As an intellectual exercise, I thought I'd see how closely I could implement some of the .Net generics members in TypeScript (0.9.5), I've gotten as far as List<T>
but not sure I can progress.
(I realise there are workarounds for this, but I'm specifically trying to use the same implementation as exists in .Net libs, mostly to try and get an idea of the limitations still present in TypeScript).
Anyway, ignoring the fact that I don't seem to be able to overload my constructors in any meaningful way, in the .Net source the constructor List(IEnumerable<T> collection)
checks that the passed Enumerable is not null, and then contravariantly casts it to an ICollection using ICollection<T> c = collection as ICollection<T>
.
In TypeScript I do this var c: ICollection<T> = collection
(collection is an IEnumerable<T>
), but get the following Error:
Cannot convert 'IEnumerable<T>' to 'ICollection<T>': Type 'IEnumerable<T>' is missing property 'Add' from type 'ICollection<T>'
.
My current code is as follows:
export module System {
export module Collections {
export interface IEnumerator {
MoveNext(): boolean;
Reset(): void;
Current(): any;
}
export interface IEnumerable {
GetEnumerator(): IEnumerator;
}
export interface ICollection extends IEnumerable {
CopyTo(array: any[], index: number): void;
Count(): number;
SyncRoot(): any;
IsSynchronized(): boolean;
}
export interface IList extends ICollection {
[index: number]: any;
Add(value: any): number;
Contains(value: any): boolean;
Clear(): void;
IsReadOnly: boolean;
IsFixedSize: boolean;
IndexOf(value: any): number;
Insert(index: number, value: any): void;
Remove(value: any): void;
RemoveAt(index: number): void;
}
export module Generic {
export interface IEnumerator<T> extends System.Collections.IEnumerator {
Current(): T;
}
export interface IEnumerable<T> extends System.Collections.IEnumerable {
GetEnumerator(): IEnumerator<T>;
}
export interface ICollection<T> extends IEnumerable<T> {
Add(item: T): void;
Clear(): void;
Contains(item: T): boolean;
CopyTo(array: T[], arrayIndex: number): void;
Remove(item: T): boolean;
Count(): number;
IsReadOnly(); boolean;
}
export interface IList<T> extends ICollection<T> {
IndexOf(item: T): number;
Insert(index: number, item: T): void;
RemoveAt(index: number): void;
[index: number]: T;
}
export interface IReadOnlyCollection<T> extends IEnumerable<T> {
Count(): number;
}
export interface IReadOnlyList<T> extends IReadOnlyCollection<T> {
[index: number]: T;
}
export class List<T> implements IList<T>, System.Collections.IList, IReadOnlyList<T> {
private _defaultCapacity: number = 4;
private _items: T[];
private _size: number;
private _version: number;
private _syncRoot: any;
constructor(collection?: IEnumerable<T>, capacity?: number) {
// NOTE: Capacity will be ignored is Collection is not null
// This is because we don't appear to be able to overload ctors in TypeScript yet!
if (collection == null) {
if (capacity == null) {
this._items = new Array<T>(0);
}
else {
this._items = new Array<T>(capacity);
}
} else {
var c: ICollection<T> = collection;
}
}
}
}
}
}
Has anyone else tried co/contra-variance with interfaces? If so, how did you get on?
Thanks,
You can suppress the warning using a type assertion in TypeScript:
var c: ICollection<T> = <ICollection<T>> collection;
Type assertions don't actually cast the value - at runtime none of these type annotations or assertions exist as they are all removed. The runtime value is entirely unaffected by a type assertion.

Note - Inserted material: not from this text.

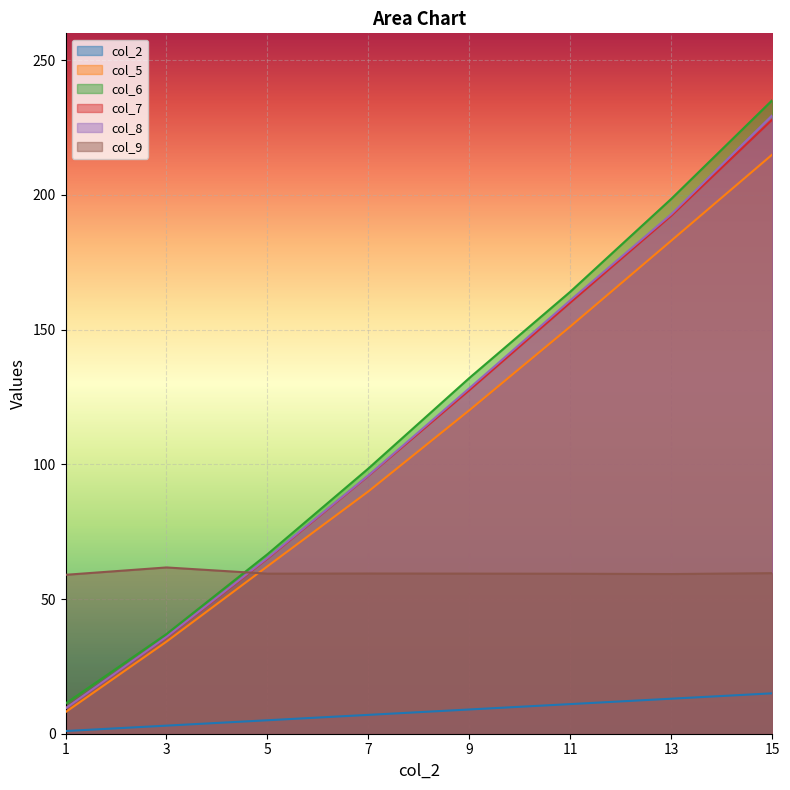

What is the difference between the highest and lowest values at 1?

58.0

But this doesn't solve the problem that you won't have an add
method.
Also, null
is an unlikely value for your test here:
if (collection == null) {
null
is usually only used for deliberately absent values, you are much more likely to encounter undefined
, for example. You can test for both of these using the short hand:
if (!collection) {
I know that you are performing an intellectual activity, so this next comment absolutely doesn't apply - but for anyone else it is worth noting that recreating things like List and Collection method-for-method to replicate .NET misses the point that TypeScript (and JavaScript) is a different language. All arrays in your TypeScript program are generic, so you get little benefit from wrapping them in all these different ways - it all just becomes overhead. But as I mentioned, as an intellectual exercise this is interesting stuff.